### SUPPLIED TEXT
Actor. Born Thomas Cruise Mapother IV, on July 3rd, 1962, in Syracuse, New York, to Mary and Thomas Mapother. Cruise's mother was an amateur actress and schoolteacher, and his father was an electrical engineer. His family moved around a great deal when Cruise was a child in order to accommodate his father's career.
Cruise's parents divorced when he was 11, and the children moved with their mother to Louisville, Kentucky, and then to Glen Ridge, New Jersey, after her remarriage. Like his mother and three sisters, Cruise suffered from dyslexia, which made academic success difficult for him. He excelled in athletics, however, and considered pursuing a career in professional wrestling until a knee injury sidelined him during high school.
At age 14, Cruise enrolled in a Franciscan seminary with thoughts of becoming a priest, but he left after a year. When he was 16, a teacher encouraged him to participate in the school's production of the musical Guys and Dolls. After Cruise won the lead of Nathan Detroit, he found himself surprisingly at home on the stage, and a career was born.
Cruise set a 10-year deadline for himself in which to build an acting career. He left school and moved to New York, struggling through audition after audition before landing an appearance in 1981's Endless Love, starring Brooke Shields. Around this same time, he snagged a small role in the military school drama Taps (1981), co-starring Sean Penn.

### TASKS AND EXERCISES
• 1. Summarize the Cruise biography in two sentences.
• 2. Transcribe the Cruise biography between "Cruise's parents divorced" and "career was born.", inclusive.
• 3. According to the Cruise biography, at what age did Cruise enroll in a Franciscan seminary?

### EXTRACTED DATA

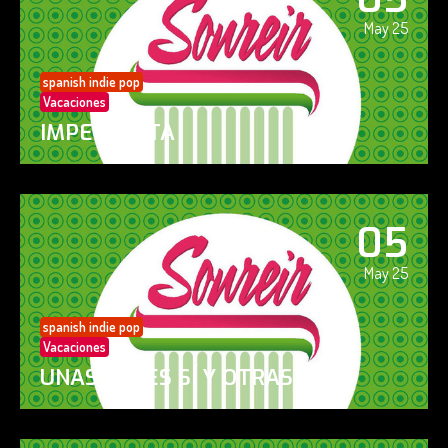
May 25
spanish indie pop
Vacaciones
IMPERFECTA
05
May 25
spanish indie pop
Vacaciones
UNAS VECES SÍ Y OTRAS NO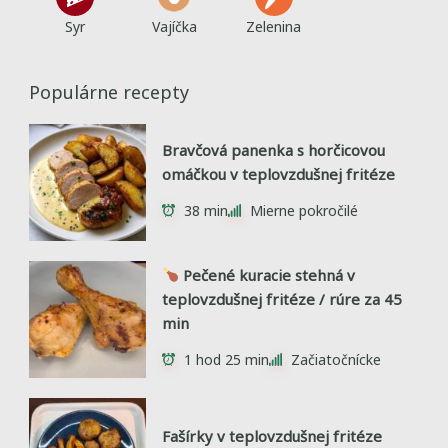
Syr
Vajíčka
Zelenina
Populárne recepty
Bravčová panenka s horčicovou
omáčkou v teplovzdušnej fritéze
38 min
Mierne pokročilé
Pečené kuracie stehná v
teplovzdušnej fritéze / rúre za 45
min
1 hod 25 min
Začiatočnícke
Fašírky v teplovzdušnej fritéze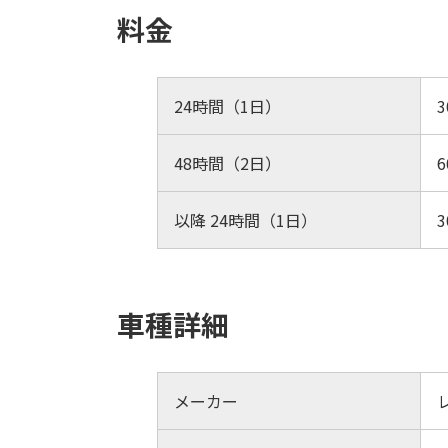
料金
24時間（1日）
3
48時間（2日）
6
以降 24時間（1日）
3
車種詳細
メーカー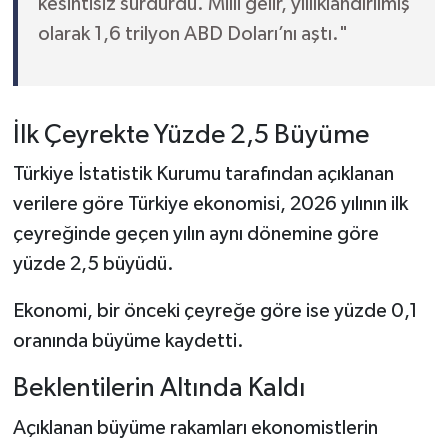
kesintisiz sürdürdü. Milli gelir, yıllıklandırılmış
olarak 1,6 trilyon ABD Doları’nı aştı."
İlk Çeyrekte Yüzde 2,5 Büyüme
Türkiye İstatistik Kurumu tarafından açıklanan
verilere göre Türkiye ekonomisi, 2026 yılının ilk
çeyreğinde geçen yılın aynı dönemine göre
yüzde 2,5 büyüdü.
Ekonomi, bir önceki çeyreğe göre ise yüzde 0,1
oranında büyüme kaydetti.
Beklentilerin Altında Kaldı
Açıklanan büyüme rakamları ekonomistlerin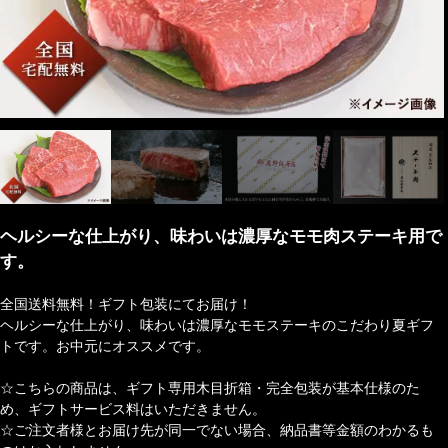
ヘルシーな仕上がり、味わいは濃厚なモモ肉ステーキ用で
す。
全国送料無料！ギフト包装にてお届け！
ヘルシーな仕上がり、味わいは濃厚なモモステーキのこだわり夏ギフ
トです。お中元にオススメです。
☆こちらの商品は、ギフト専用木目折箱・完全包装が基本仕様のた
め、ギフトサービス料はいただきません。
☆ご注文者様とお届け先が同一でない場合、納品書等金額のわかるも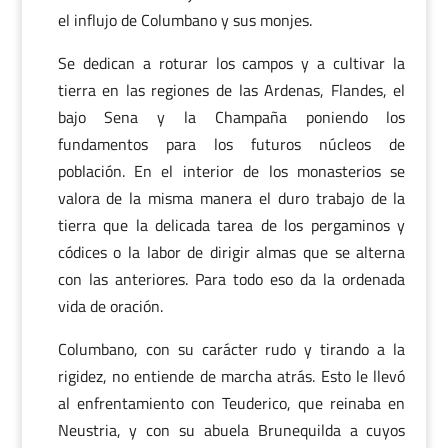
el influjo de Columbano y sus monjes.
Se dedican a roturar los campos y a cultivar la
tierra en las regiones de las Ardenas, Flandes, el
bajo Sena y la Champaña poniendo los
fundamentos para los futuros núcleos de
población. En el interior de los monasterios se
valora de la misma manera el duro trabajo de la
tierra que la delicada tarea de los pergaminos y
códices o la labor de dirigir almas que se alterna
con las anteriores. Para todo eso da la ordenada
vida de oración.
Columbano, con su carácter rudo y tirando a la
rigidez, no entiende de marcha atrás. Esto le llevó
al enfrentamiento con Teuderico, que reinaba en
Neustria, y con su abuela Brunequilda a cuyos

### ANSWERS GIVEN
• 1. Born Thomas Cruise Mapother IV on July 3rd, 1962, in Syracuse, New York, Cruise moved often as a child, struggled with dyslexia, and excelled in athletics until a knee injury sidelined him in high school. After he won the lead of Nathan Detroit in a school production of Guys and Dolls at 16, he left school for New York and landed roles in Endless Love and Taps in 1981.

• 2.
Cruise's parents divorced when he was 11, and the children moved with their mother to Louisville, Kentucky, and then to Glen Ridge, New Jersey, after her remarriage. Like his mother and three sisters, Cruise suffered from dyslexia, which made academic success difficult for him. He excelled in athletics, however, and considered pursuing a career in professional wrestling until a knee injury sidelined him during high school.
At age 14, Cruise enrolled in a Franciscan seminary with thoughts of becoming a priest, but he left after a year. When he was 16, a teacher encouraged him to participate in the school's production of the musical Guys and Dolls. After Cruise won the lead of Nathan Detroit, he found himself surprisingly at home on the stage, and a career was born.

• 3. At age 14.